**Records shown:**
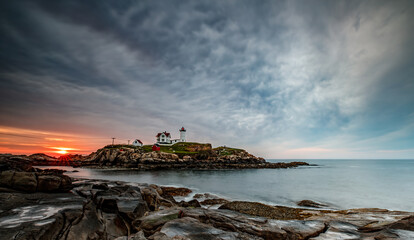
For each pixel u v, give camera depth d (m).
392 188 40.50
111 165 97.19
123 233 12.28
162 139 142.25
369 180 53.84
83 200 13.79
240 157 121.31
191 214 13.21
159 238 9.11
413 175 66.81
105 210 14.09
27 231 8.56
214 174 71.25
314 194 34.31
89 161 107.12
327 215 19.36
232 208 22.86
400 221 12.14
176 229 10.12
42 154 114.19
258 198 30.98
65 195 14.88
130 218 13.09
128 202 14.68
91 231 11.09
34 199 13.11
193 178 57.31
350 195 33.41
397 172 80.38
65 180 16.33
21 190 14.19
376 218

**Prompt:** What you give back should be the lines from the one with "27 231 8.56" to the end of the data, copied exactly, both ends included.

**Solution:**
27 231 8.56
214 174 71.25
314 194 34.31
89 161 107.12
327 215 19.36
232 208 22.86
400 221 12.14
176 229 10.12
42 154 114.19
258 198 30.98
65 195 14.88
130 218 13.09
128 202 14.68
91 231 11.09
34 199 13.11
193 178 57.31
350 195 33.41
397 172 80.38
65 180 16.33
21 190 14.19
376 218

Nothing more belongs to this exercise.